A human resources consultancy firm, Industrial Psychology Consultants (IPC), says 75,30% of the banking public are keen to ditch their current banks.
The consultancy firm said banks that manage to attract and retain customers on the basis of a sustainable blend of superior customer service, price-led competitive initiatives and diversified product offerings would survive the era of competition.
A report titled Zimbabwe Banking Sector Customer Engagement Report, released by IPC, says the Zimbabwean banking sector has entered a new era of serious competition. Changing consumer attitudes and behaviour would play a key role in setting the pace for the sector’s recovery and generating new opportunities.
It noted that with increased media coverage on bank industry challenges, the net result had been a more aware and selective banking customer.
“Banks have therefore found themselves in a reinvent (do) or die situation”.

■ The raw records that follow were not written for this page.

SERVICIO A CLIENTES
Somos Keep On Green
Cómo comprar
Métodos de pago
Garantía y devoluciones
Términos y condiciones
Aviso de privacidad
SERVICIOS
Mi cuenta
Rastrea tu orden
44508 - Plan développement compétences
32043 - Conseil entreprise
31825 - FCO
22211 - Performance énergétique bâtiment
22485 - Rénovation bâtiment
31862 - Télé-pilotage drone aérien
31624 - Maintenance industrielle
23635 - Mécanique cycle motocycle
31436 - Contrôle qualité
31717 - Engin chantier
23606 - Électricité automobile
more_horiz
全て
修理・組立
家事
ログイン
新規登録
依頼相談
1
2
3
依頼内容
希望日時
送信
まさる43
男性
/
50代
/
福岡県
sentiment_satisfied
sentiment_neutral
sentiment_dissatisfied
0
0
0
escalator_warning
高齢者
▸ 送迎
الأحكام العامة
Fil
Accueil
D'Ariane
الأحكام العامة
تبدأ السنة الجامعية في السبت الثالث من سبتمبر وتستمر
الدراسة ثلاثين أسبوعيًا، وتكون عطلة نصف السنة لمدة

The report said despite customers having realistic and achievable expectations from their banks, very few were living up to them.

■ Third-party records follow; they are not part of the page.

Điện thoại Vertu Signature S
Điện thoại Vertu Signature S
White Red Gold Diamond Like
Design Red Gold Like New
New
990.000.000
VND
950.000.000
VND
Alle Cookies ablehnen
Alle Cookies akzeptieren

“The consequences for those banks that continue to ignore customer needs will be disastrous as 75,30% of the research participants said they wanted to move away from their current bank. The era of traditional banking has passed,” reads part of the report.
It reveals that very few Zimbabwean banks have successfully engaged their customers.
“Our findings suggest that engagement ratios amongst Zimbabwe’s banking (institutions) are appallingly low. Of the 13 banks that qualified to participate in this survey, 7 banks were below our sample 50th percentile — the engagement ratio was 3:1,” the report said.
“When compared to the Gallup benchmark, only three banks were either at or above the envisaged engagement ratio of 8:1. These were MBCA Bank, Ecobank and Cabs. This is not surprising.”
The survey also said 7,40% of the banking public were concerned with high bank charges and service fees levied by their financial institutions.
“The respondents to this survey were asked to state what they disliked most about the service at their bank. Four other things were frequently mentioned before service charges. Only 7,40% of the respondents mentioned high bank charges and service fees as the feature they disliked about their banks,” the report said.
“Customers are concerned about fees. The 7,40% statistic tells us that one in every 13 Zimbabwean banking customers is concerned about the service fees.”
Banks stand accused of ripping off their depositors by charging inflated interest rates on loans ranging between 15% and 25%, and imposing exorbitant bank charges and bank charges of up US$2, 50 per transaction, which have seen them making massive profits in an ailing economy.
Available figures show that commercial banks, merchant banks and building societies earned close to US$192 million in interest on loan advances and leases, and more than US$118 million from other charges.
Each banking institution earned between US$1 million and US$16m in bank charges between January and June 30 this year.
Bankers Association of Zimbabwe president George Guvamatanga this week defended interest rates and service charges being quoted by most local banks, arguing they were based on economic fundamentals.
This came after an outcry over punitive interest rates and service charges from government and the banking public.
According to Reserve Bank of Zimbabwe governor Gideon Gono, banks have been quoting interest rates of up to 30% on loans.